Hayden seen as top contender for CIA post



Low morale at the agency is a major concern.
WASHINGTON (AP) -- With Gen. Michael Hayden's expected nomination to run the CIA, a military officer would be in charge of every major spy agency.
The question is: Will the headstrong CIA salute as he presses ahead with reforms?
Government officials all the way up to President Bush have called this a time of transition at the CIA.
Its director, Porter Goss, announced his resignation Friday, as the CIA and the 15 other U.S. spy agencies still adjust to life in an era of intelligence overhauls ordered by Congress. A December 2004 law was the most sweeping redesign of U.S. intelligence since 1947.

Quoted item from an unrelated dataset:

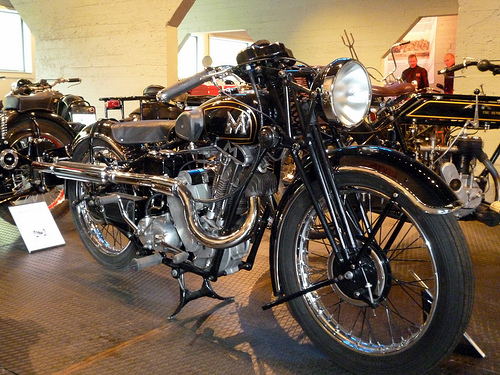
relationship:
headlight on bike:
[313, 56, 375, 135] [32, 39, 499, 374]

Enter Hayden, top deputy for John Negroponte, director of National Intelligence. Hayen, considered the front-runner to succeed Goss, also is former National Security Agency chief.
California Rep. Jane Harman, the top Democrat on the House Intelligence Committee, said that when she travels overseas, she hears concerns from civilian CIA professionals about whether the Defense Department is taking over intelligence operations. She shares those concerns.

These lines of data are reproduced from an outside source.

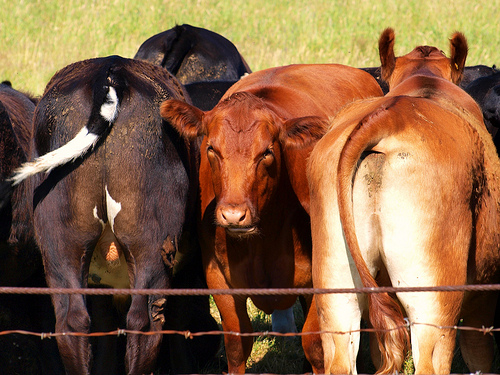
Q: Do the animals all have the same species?
A: Yes, all the animals are cows.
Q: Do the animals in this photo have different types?
A: No, all the animals are cows.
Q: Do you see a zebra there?
A: No, there are no zebras.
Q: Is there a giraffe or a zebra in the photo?
A: No, there are no zebras or giraffes.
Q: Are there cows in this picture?
A: Yes, there is a cow.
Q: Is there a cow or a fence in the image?
A: Yes, there is a cow.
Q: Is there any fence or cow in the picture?
A: Yes, there is a cow.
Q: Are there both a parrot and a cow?
A: No, there is a cow but no parrots.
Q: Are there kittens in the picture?
A: No, there are no kittens.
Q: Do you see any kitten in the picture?
A: No, there are no kittens.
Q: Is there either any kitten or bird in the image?
A: No, there are no kittens or birds.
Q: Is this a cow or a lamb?
A: This is a cow.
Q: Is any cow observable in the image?
A: Yes, there is a cow.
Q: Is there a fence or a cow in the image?
A: Yes, there is a cow.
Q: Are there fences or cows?
A: Yes, there is a cow.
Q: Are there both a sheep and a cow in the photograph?
A: No, there is a cow but no sheep.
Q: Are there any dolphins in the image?
A: No, there are no dolphins.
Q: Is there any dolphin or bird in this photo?
A: No, there are no dolphins or birds.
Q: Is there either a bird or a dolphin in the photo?
A: No, there are no dolphins or birds.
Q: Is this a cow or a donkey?
A: This is a cow.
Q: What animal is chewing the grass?
A: The animal is a cow.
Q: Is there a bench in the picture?
A: No, there are no benches.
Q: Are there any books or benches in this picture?
A: No, there are no benches or books.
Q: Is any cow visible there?
A: Yes, there is a cow.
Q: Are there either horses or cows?
A: Yes, there is a cow.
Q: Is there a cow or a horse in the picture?
A: Yes, there is a cow.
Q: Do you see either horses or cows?
A: Yes, there is a cow.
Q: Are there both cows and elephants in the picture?
A: No, there is a cow but no elephants.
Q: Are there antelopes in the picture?
A: No, there are no antelopes.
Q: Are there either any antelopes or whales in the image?
A: No, there are no antelopes or whales.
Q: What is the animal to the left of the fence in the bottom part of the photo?
A: The animal is a cow.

"They see all these new DoD folks running around," Harman said in an interview Saturday. "There are probably more people in uniform running around the intelligence community than any other time in history."
The White House said Saturday there was a "collective agreement" that the CIA needed a new leader now. A presidential spokeswoman, Dana Perino, told reporters that Goss played an important role in the fight against terrorism and "helped transform the agency to meet the challenging times we're living in."

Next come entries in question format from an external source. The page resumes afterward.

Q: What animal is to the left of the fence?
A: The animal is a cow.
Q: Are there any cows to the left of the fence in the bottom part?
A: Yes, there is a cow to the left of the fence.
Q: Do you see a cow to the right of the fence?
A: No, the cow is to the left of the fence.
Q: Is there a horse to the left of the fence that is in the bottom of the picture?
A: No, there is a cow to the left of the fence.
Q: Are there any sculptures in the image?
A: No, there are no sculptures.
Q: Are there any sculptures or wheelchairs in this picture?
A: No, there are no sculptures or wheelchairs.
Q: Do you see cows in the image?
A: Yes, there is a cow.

She added, "Reports that the president had lost confidence in Porter Goss are categorically untrue."
If Hayden were to get the nomination, military officers would run the major spy agencies, from the ultra-secret NSA to the Defense Intelligence Agency. Already, the Pentagon's Special Forces and other outfits are expanding their global role.
The next CIA chief must deal with low morale at the agency; uncertainties in the intelligence about hot spots such as Iran and North Korea; an uncontrolled insurgency in Iraq; and the pursuit -- fruitless so far -- of Osama bin Laden and other al-Qaida leaders.
Hard to predict impact
Hayden's potential impact at the CIA is difficult for many to predict because the agency's mission in Iran, Iraq and elsewhere hardly are transparent. John Pike, director of the GlobalSecurity.org think thank, said U.S. foreign policy has become a military policy -- a trend that began a decade ago.
With a general at the CIA's helm, "it would represent the culmination of the militarization of the agency that has been under way for some time," Pike said Saturday. "We are at war."
Among other pressure points, the incoming director will have to help sort out how the National Clandestine Service fits in with the CIA and other intelligence agencies. This organization, created in the intelligence overhaul, is made up largely of the CIA's spookiest operatives.
Goss' successor also will have to decide where the CIA's analysts will serve best: at the agency or new specialty centers, such as the National Counterterrorism Center.
The CIA wants to retain its most experienced staff and its pre-eminence, having once sat atop the spy pyramid because its director coordinated all U.S. intelligence. When the national intelligence director's office was opened last year, the CIA was relegated to a lesser position.